O Ministério Público pediu que o TCU (Tribunal de Contas da União) apure a tramitação no Congresso Nacional de propostas com alto impacto fiscal.
A representação protocolada na tarde desta quinta-feira (11) pede que a Corte de Contas acompanhe a “tramitação acelerada, no âmbito do Congresso Nacional, de proposições legislativas com elevado potencial de impacto orçamentário-financeiro, econômico e social, em contexto reconhecidamente marcado por intensificação do debate eleitoral e por evidente disputa de agendas políticas com apelo popular imediato”.
Trata-se de uma reação às propostas aprovadas pelo Senado ao longo de quarta-feira (10), como a renegociação de dívidas de produtores rurais, a elevação do piso salarial de médicos e cirurgiões-dentistas e o afrouxamento de regras de aposentadoria para agentes comunitários de saúde e de combate às endemias.
Na petição, o procurador Lucas Furtado afirma que “embora a atividade legislativa se insira na esfera de competência constitucional do Congresso Nacional e seja, por definição, permeada por escolhas políticas legítimas, tal circunstância não exonera o processo legislativo do dever de observância dos princípios da responsabilidade fiscal, da transparência, da motivação pública, da racionalidade decisória e da proteção ao equilíbrio das finanças públicas”.

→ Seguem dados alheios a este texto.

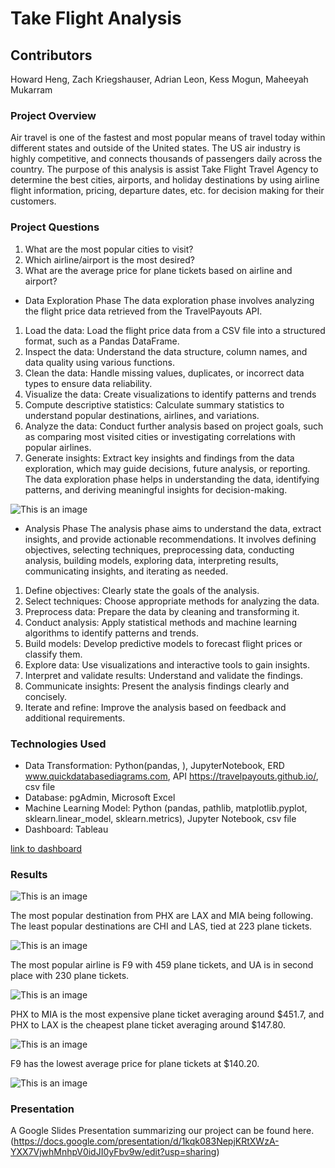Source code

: # Take Flight Analysis
## Contributors
Howard Heng, Zach Kriegshauser, Adrian Leon, Kess Mogun, Maheeyah Mukarram

### Project Overview
Air travel is one of the fastest and most popular means of travel today within different states and outside of the United states. The US air industry is highly competitive, and connects thousands of passengers daily across the country. The purpose of this analysis is assist Take Flight Travel Agency to determine the best cities, airports, and holiday destinations by using airline flight information, pricing, departure dates, etc. for decision making for their customers.

 ### Project Questions
1. What are the most popular cities to visit?
2. Which airline/airport is the most desired?
3. What are the average price for plane tickets based on airline and airport?

* Data Exploration Phase 
The data exploration phase involves analyzing the flight price data retrieved from the TravelPayouts API. 
1. Load the data: Load the flight price data from a CSV file into a structured format, such as a Pandas DataFrame.
2. Inspect the data: Understand the data structure, column names, and data quality using various functions.
3. Clean the data: Handle missing values, duplicates, or incorrect data types to ensure data reliability.
4. Visualize the data: Create visualizations to identify patterns and trends
5. Compute descriptive statistics: Calculate summary statistics to understand popular destinations, airlines, and variations.
6. Analyze the data: Conduct further analysis based on project goals, such as comparing most visited cities or investigating correlations with popular airlines.
7. Generate insights: Extract key insights and findings from the data exploration, which may guide decisions, future analysis, or reporting.
The data exploration phase helps in understanding the data, identifying patterns, and deriving meaningful insights for decision-making.


![This is an image](https://github.com/maheeyah/Group3/blob/main/QuickDBD-export%20(1).png)

* Analysis Phase 
The analysis phase aims to understand the data, extract insights, and provide actionable recommendations. It involves defining objectives, selecting techniques, preprocessing data, conducting analysis, building models, exploring data, interpreting results, communicating insights, and iterating as needed.
1. Define objectives: Clearly state the goals of the analysis.
2. Select techniques: Choose appropriate methods for analyzing the data.
3. Preprocess data: Prepare the data by cleaning and transforming it.
4. Conduct analysis: Apply statistical methods and machine learning algorithms to identify patterns and trends.
5. Build models: Develop predictive models to forecast flight prices or classify them.
6. Explore data: Use visualizations and interactive tools to gain insights.
7. Interpret and validate results: Understand and validate the findings.
8. Communicate insights: Present the analysis findings clearly and concisely.
9. Iterate and refine: Improve the analysis based on feedback and additional requirements.

### Technologies Used
  *  Data Transformation: Python(pandas, ), JupyterNotebook, ERD www.quickdatabasediagrams.com, API https://travelpayouts.github.io/, csv file
  *  Database: pgAdmin, Microsoft Excel
  *  Machine Learning Model: Python (pandas, pathlib, matplotlib.pyplot, sklearn.linear_model, sklearn.metrics), Jupyter Notebook, csv file
  *  Dashboard: Tableau
 
[link to dashboard](https://public.tableau.com/app/profile/maheeyah.mukarram/viz/Group3FinalProjectPresentation1/GroupPresentation?publish=yes)

### Results
![This is an image](https://github.com/maheeyah/Group3/blob/Maheeyah/MostPopularAirline.png)

The most popular destination from PHX are LAX and MIA being following. The least popular destinations are CHI and LAS, tied at 223 plane tickets. 

![This is an image](https://github.com/maheeyah/Group3/blob/Maheeyah/MostPopularDestinations.png)

The most popular airline is F9 with 459 plane tickets, and UA is in second place with 230 plane tickets. 

![This is an image](https://github.com/maheeyah/Group3/blob/Maheeyah/AveragePricebasedonDestination.png)

PHX to MIA is the most expensive plane ticket averaging around $451.7, and PHX to LAX is the cheapest plane ticket averaging around $147.80. 

![This is an image](https://github.com/maheeyah/Group3/blob/Maheeyah/AveragePricebasedonAirline.png)

F9 has the lowest average price for plane tickets at $140.20.

![This is an image](https://github.com/maheeyah/Group3/blob/Maheeyah/NumberofFlightsbasedoffofMonth.png)

### Presentation
A Google Slides Presentation summarizing our project can be found here. (https://docs.google.com/presentation/d/1kqk083NepjKRtXWzA-YXX7VjwhMnhpV0idJI0yFbv9w/edit?usp=sharing)
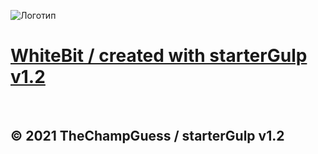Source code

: ![Логотип](https://alimkhalilev.github.io/starterGulp/starterGulp/img/logo.webp)
# [WhiteBit / created with starterGulp v1.2](https://alimkhalilev.github.io/WhiteBit/WhiteBit/)

<br>

## © 2021 TheChampGuess / starterGulp v1.2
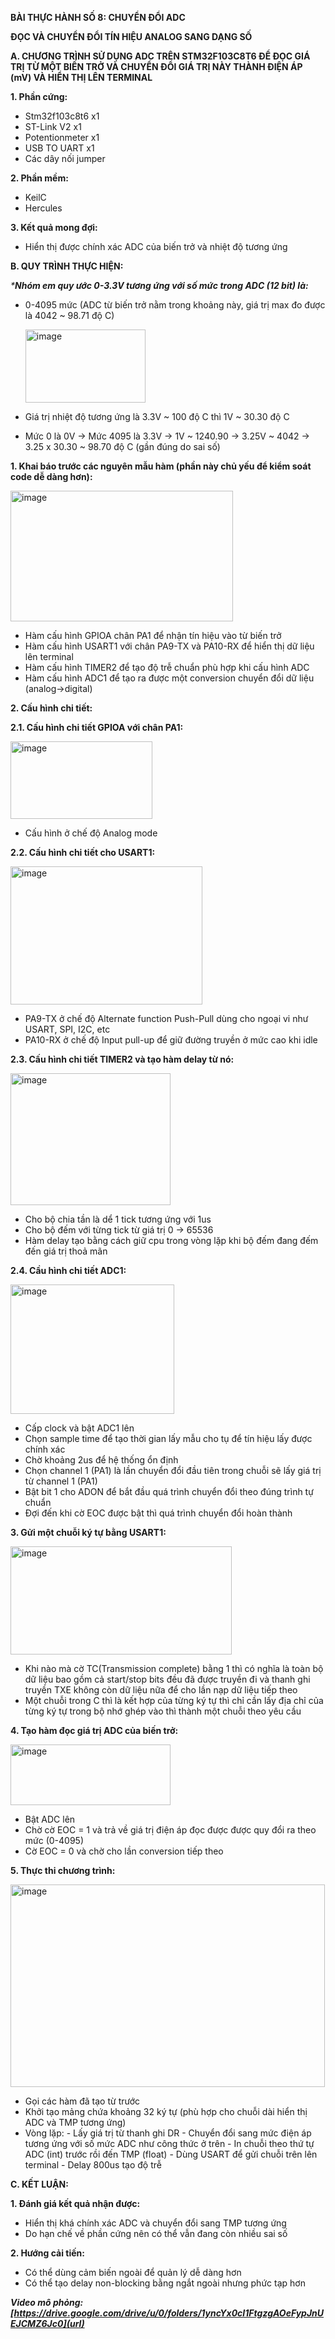 **BÀI THỰC HÀNH SỐ 8: CHUYỂN ĐỔI ADC**

**ĐỌC VÀ CHUYỂN ĐỔI TÍN HIỆU ANALOG SANG DẠNG SỐ**

**A. CHƯƠNG TRÌNH SỬ DỤNG ADC TRÊN STM32F103C8T6 ĐỂ ĐỌC GIÁ TRỊ TỪ MỘT BIẾN TRỞ VÀ CHUYỂN ĐỔI GIÁ TRỊ NÀY THÀNH ĐIỆN ÁP (mV) VÀ HIỂN THỊ LÊN TERMINAL**

**1. Phần cứng:**
- Stm32f103c8t6 x1
- ST-Link V2 x1
- Potentionmeter x1
- USB TO UART x1
- Các dây nối jumper

**2. Phần mềm:**
- KeilC
- Hercules

**3. Kết quả mong đợi:**
- Hiển thị được chính xác ADC của biến trở và nhiệt độ tương ứng

**B. QUY TRÌNH THỰC HIỆN:**

_***Nhóm em quy ước 0-3.3V tương ứng với số mức trong ADC (12 bit) là:**_

  - 0-4095 mức (ADC từ biến trở nằm trong khoảng này, giá trị max đo được là 4042 ~ 98.71 độ C)

    <img width="192" height="117" alt="image" src="https://github.com/user-attachments/assets/4ea0b50b-826e-44bf-9791-fc6d77c3b82f" />

  - Giá trị nhiệt độ tương ứng là 3.3V ~ 100 độ C thì 1V ~ 30.30 độ C
  - Mức 0 là 0V -> Mức 4095 là 3.3V -> 1V ~ 1240.90 -> 3.25V ~ 4042 -> 3.25 x 30.30 ~ 98.70 độ C (gần đúng do sai số)

**1. Khai báo trước các nguyên mẫu hàm (phần này chủ yếu để kiểm soát code dễ dàng hơn):**

<img width="356" height="209" alt="image" src="https://github.com/user-attachments/assets/0f3aee67-0ae2-4803-b567-6d6353bf4829" />

- Hàm cấu hình GPIOA chân PA1 để nhận tín hiệu vào từ biến trở
- Hàm cấu hình USART1 với chân PA9-TX và PA10-RX để hiển thị dữ liệu lên terminal
- Hàm cấu hình TIMER2 để tạo độ trễ chuẩn phù hợp khi cấu hình ADC
- Hàm cấu hình ADC1 để tạo ra được một conversion chuyển đổi dữ liệu (analog->digital)

**2. Cấu hình chi tiết:**

**2.1. Cấu hình chi tiết GPIOA với chân PA1:**

<img width="227" height="124" alt="image" src="https://github.com/user-attachments/assets/0dedd462-074d-45c3-991e-35152abd1b56" />

- Cấu hình ở chế độ Analog mode

**2.2. Cấu hình chi tiết cho USART1:**

<img width="307" height="221" alt="image" src="https://github.com/user-attachments/assets/3aa0a9b4-5260-4c34-9f69-e9cdef9da4b9" />

- PA9-TX ở chế độ Alternate function Push-Pull dùng cho ngoại vi như USART, SPI, I2C, etc
- PA10-RX ở chế độ Input pull-up để giữ đường truyền ở mức cao khi idle

**2.3. Cấu hình chi tiết TIMER2 và tạo hàm delay từ nó:**

<img width="256" height="211" alt="image" src="https://github.com/user-attachments/assets/6120d05a-2224-4d74-943b-dbcf5dd8783a" />

- Cho bộ chia tần là dể 1 tick tương ứng với 1us
- Cho bộ đếm với từng tick từ giá trị 0 -> 65536
- Hàm delay tạo bằng cách giữ cpu trong vòng lặp khi bộ đếm đang đếm đến giá trị thoả mãn

**2.4. Cầu hình chi tiết ADC1:**

<img width="262" height="207" alt="image" src="https://github.com/user-attachments/assets/4c81a1c3-5726-4aa8-8c29-7cf485e68fd7" />

- Cấp clock và bật ADC1 lên
- Chọn sample time để tạo thời gian lấy mẫu cho tụ để tín hiệu lấy được chính xác
- Chờ khoảng 2us để hệ thống ổn định
- Chọn channel 1 (PA1) là lần chuyển đổi đầu tiên trong chuỗi sẽ lấy giá trị từ channel 1 (PA1)
- Bật bit 1 cho ADON để bắt đầu quá trình chuyển đổi theo đúng trình tự chuẩn
- Đợi đến khi cờ EOC được bật thì quá trình chuyển đổi hoàn thành

**3. Gửi một chuỗi ký tự bằng USART1:**

<img width="354" height="173" alt="image" src="https://github.com/user-attachments/assets/82e83789-8e7d-404f-a481-0657123d4c0e" />

- Khi nào mà cờ TC(Transmission complete) bằng 1 thì có nghĩa là toàn bộ dữ liệu bao gồm cả start/stop bits đều đã được truyền đi và thanh ghi truyền TXE không còn dữ liệu nữa để cho lần nạp dữ liệu tiếp theo
- Một chuỗi trong C thì là kết hợp của từng ký tự thì chỉ cần lấy địa chỉ của từng ký tự trong bộ nhớ ghép vào thì thành một chuỗi theo yêu cầu

**4. Tạo hàm đọc giá trị ADC của biến trở:**

<img width="256" height="97" alt="image" src="https://github.com/user-attachments/assets/1346bb29-f476-4f68-b975-dab4598bf56b" />

- Bật ADC lên
- Chờ cờ EOC = 1 và trả về giá trị điện áp đọc được được quy đổi ra theo mức (0-4095)
- Cờ EOC = 0 và chờ cho lần conversion tiếp theo

**5. Thực thi chương trình:**

<img width="503" height="324" alt="image" src="https://github.com/user-attachments/assets/91788a38-c619-447f-82f5-41f5c3bcad5b" />

- Gọi các hàm đã tạo từ trước
- Khởi tạo mảng chứa khoảng 32 ký tự (phù hợp cho chuỗi dài hiển thị ADC và TMP tương ứng)
- Vòng lặp:
      - Lấy giá trị từ thanh ghi DR
      - Chuyển đổi sang mức điện áp tương ứng với số mức ADC như công thức ở trên 
      - In chuỗi theo thứ tự ADC (int) trước rồi đến TMP (float)
      - Dùng USART để gửi chuỗi trên lên terminal
      - Delay 800us tạo độ trễ

**C. KẾT LUẬN:**

**1. Đánh giá kết quả nhận được:**

- Hiển thị khá chính xác ADC và chuyển đổi sang TMP tương ứng
- Do hạn chế về phần cứng nên có thể vẫn đang còn nhiều sai số

**2. Hướng cải tiến:**

- Có thể dùng cảm biến ngoài để quản lý dễ dàng hơn
- Có thể tạo delay non-blocking bằng ngắt ngoài nhưng phức tạp hơn

**_Video mô phỏng: [https://drive.google.com/drive/u/0/folders/1yncYx0cI1FtgzgAOeFypJnUEJCMZ6Jc0](url)_**

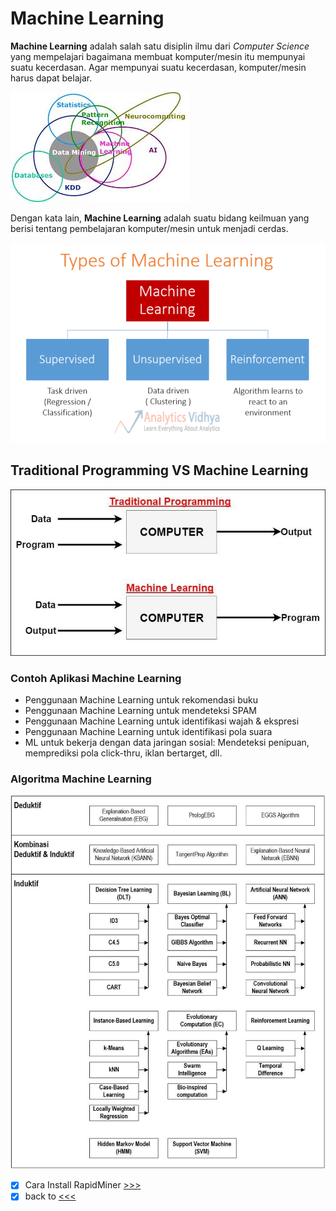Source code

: # Machine Learning
**Machine Learning** adalah salah satu disiplin
ilmu dari *Computer Science* yang mempelajari
bagaimana membuat komputer/mesin itu
mempunyai suatu kecerdasan.
Agar mempunyai suatu kecerdasan,
komputer/mesin harus dapat belajar.

![ilmu](https://github.com/sasmitoh/machine-learning/blob/master/foto/ilmu-machinelearning.jpg)

Dengan kata lain, **Machine Learning** adalah
suatu bidang keilmuan yang berisi tentang
pembelajaran komputer/mesin untuk menjadi
cerdas.

![type](https://github.com/sasmitoh/machine-learning/blob/master/foto/type_machine_learning.PNG)

## Traditional Programming VS Machine Learning
![ml vs tra](https://github.com/sasmitoh/machine-learning/blob/master/foto/ml-tra.jpg)

### Contoh Aplikasi Machine Learning
* Penggunaan Machine Learning untuk rekomendasi buku
* Penggunaan Machine Learning untuk mendeteksi SPAM
* Penggunaan Machine Learning untuk identifikasi wajah &
ekspresi
* Penggunaan Machine Learning untuk identifikasi pola
suara
* ML untuk bekerja dengan data jaringan sosial:
Mendeteksi penipuan, memprediksi pola click-thru, iklan bertarget, dll.

### Algoritma Machine Learning
![ml vs tra](https://github.com/sasmitoh/machine-learning/blob/master/foto/algoritma.jpg)

- [x] Cara Install RapidMiner [>>>](https://github.com/sasmitoh/machine-learning/blob/master/install-rapidminer.md)
- [x] back to [<<<](https://github.com/sasmitoh/machine-learning)
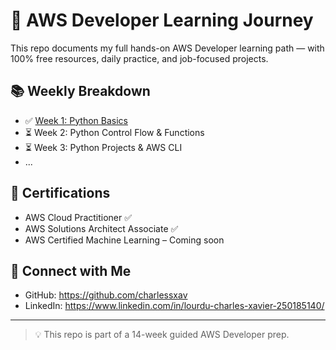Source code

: # 🚀 AWS Developer Learning Journey

This repo documents my full hands-on AWS Developer learning path — with 100% free resources, daily practice, and job-focused projects.

## 📚 Weekly Breakdown

- ✅ [Week 1: Python Basics](./week1-python-basics/README.md)
- ⏳ Week 2: Python Control Flow & Functions
- ⏳ Week 3: Python Projects & AWS CLI
- ...

## 🧠 Certifications

- AWS Cloud Practitioner ✅
- AWS Solutions Architect Associate ✅
- AWS Certified Machine Learning – Coming soon

## 🔗 Connect with Me

- GitHub: https://github.com/charlessxav
- LinkedIn: https://www.linkedin.com/in/lourdu-charles-xavier-250185140/

---

> 💡 This repo is part of a 14-week guided AWS Developer prep.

De acordo com ele, a legislação não permite a aprovação de gastos sem apontar origem de recursos.
“Não custa rememorar que a ordem constitucional brasileira não admite a expansão do gasto público, a criação de novas obrigações financeiras ou a concessão de benefícios com impacto relevante sobre o Tesouro Nacional sem planejamento estatal e demonstração de viabilidade”, afirma.
Ao final, ele pede que seja expedido ofício ao Presidente do Congresso Nacional “para que informe a existência de previsão orçamentária, estimativa de impacto financeiro e eventual medida compensatória relativamente às proposições de elevado impacto fiscal referidas na matéria jornalística, bem como para que adote providências voltadas à observância dos princípios da responsabilidade fiscal e da transparência legislativa”.